In general, and excluding plan distributions, you have three options that maintain tax deferral:

  1. Keep the assets in the current retirement plan
  2. Roll over the assets to another employer’s plan
  3. Roll over the assets to an IRA

When weighing the pros and cons of rolling over assets into an IRA, you should consider a variety of factors, including but not limited to:

  • Fees and expenses
  • Level of services available
  • Available investment options
  • Ability to take penalty-free withdrawals
  • Application of required minimum distributions
  • Protections from creditors and legal judgments
  • Holdings of employer stock
  • Any special features of the existing account

IRAs and employer plans each have specific advantages over the other.

Advantages of an IRA

  • You can aggregate required minimum distributions. In other words, RMDs can be satisfied from any one IRA or a combination of IRAs (this rule excludes inherited IRAs, however).
  • IRAs allow for better tax-bracket management, as withholding on distributions is generally optional on IRAs, while employer plans can require 20% withholding.
  • IRAs have flexible distribution options, easier administration, and permit Qualified Charitable Distributions.
  • Estate Planning: It is easy to create multiple IRAs on which to appoint a different mix of beneficiaries.
  • Investing: A wider range of investment options and custodians/trading platforms are available with IRAs.
  • Conversions: Roth conversions are allowed at any time from an IRA, but plan funds must be eligible for roll over to convert.
  • Account Consolidation: All retirement funds can be under one umbrella, which can allow for simpler account management and administration.
  • Portability: You can roll back to the company plan.
  • The 10% early distribution penalty can be waived on qualified distributions for higher education, first-time home buyers, or health insurance (if unemployed).

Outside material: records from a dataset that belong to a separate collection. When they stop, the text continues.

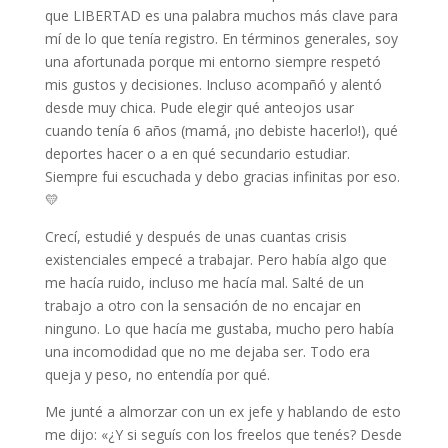
que LIBERTAD es una palabra muchos más clave para
mí de lo que tenía registro. En términos generales, soy
una afortunada porque mi entorno siempre respetó
mis gustos y decisiones. Incluso acompañó y alentó
desde muy chica. Pude elegir qué anteojos usar
cuando tenía 6 años (mamá, ¡no debiste hacerlo!), qué
deportes hacer o a en qué secundario estudiar.
Siempre fui escuchada y debo gracias infinitas por eso.
💛
Crecí, estudié y después de unas cuantas crisis
existenciales empecé a trabajar. Pero había algo que
me hacía ruido, incluso me hacía mal. Salté de un
trabajo a otro con la sensación de no encajar en
ninguno. Lo que hacía me gustaba, mucho pero había
una incomodidad que no me dejaba ser. Todo era
queja y peso, no entendía por qué.
Me junté a almorzar con un ex jefe y hablando de esto
me dijo: «¿Y si seguís con los freelos que tenés? Desde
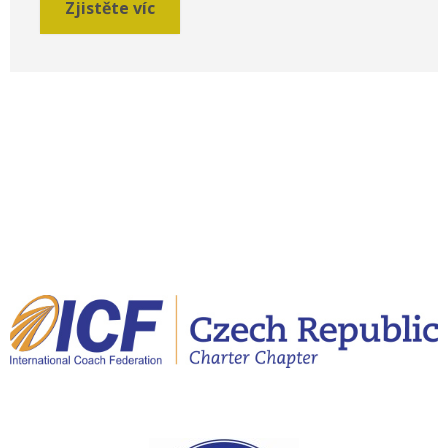
Zjistěte víc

Advantages of Staying Put or Rolling to a New Employer’s Plan

  • Federal creditor protection: Plan assets are protected from bankruptcy and other judgments. Assets rolled into an IRA that can be traced to employer plans have federal bankruptcy protection, but have limited protection against other judgments, lawsuits, or claims. Your resident state sets the non-bankruptcy protection limits.
  • You may borrow from your employer’s plan and life insurance may be held in the plan. IRAs do not allow for either.
  • Generally, RMDs can be delayed until retirement.
  • If you are 55 or older (50 or older for public safety employees) and have separated from service, plan distributions are not subject to the 10% early withdrawal penalty. This benefit is delayed until age 59.5 if the assets are rolled into an IRA.
  • 457(b) deferred compensation plans are exempt from the 10% penalty. This benefit is lost if the assets are rolled into an IRA.
  • Divorce distributions (qualified domestic relations order (QDRO)) are penalty free. This benefit does not apply to IRAs.
  • The net unrealized appreciation (NUA) rules apply to company stock within the plan. Company stock liquidated and rolled over forfeit access to the tax advantaged NUA rules.

The rollover decision is unique to your situation. As fiduciaries, we will help you weigh the pros and cons so that you can decide what is prudent given your current situation.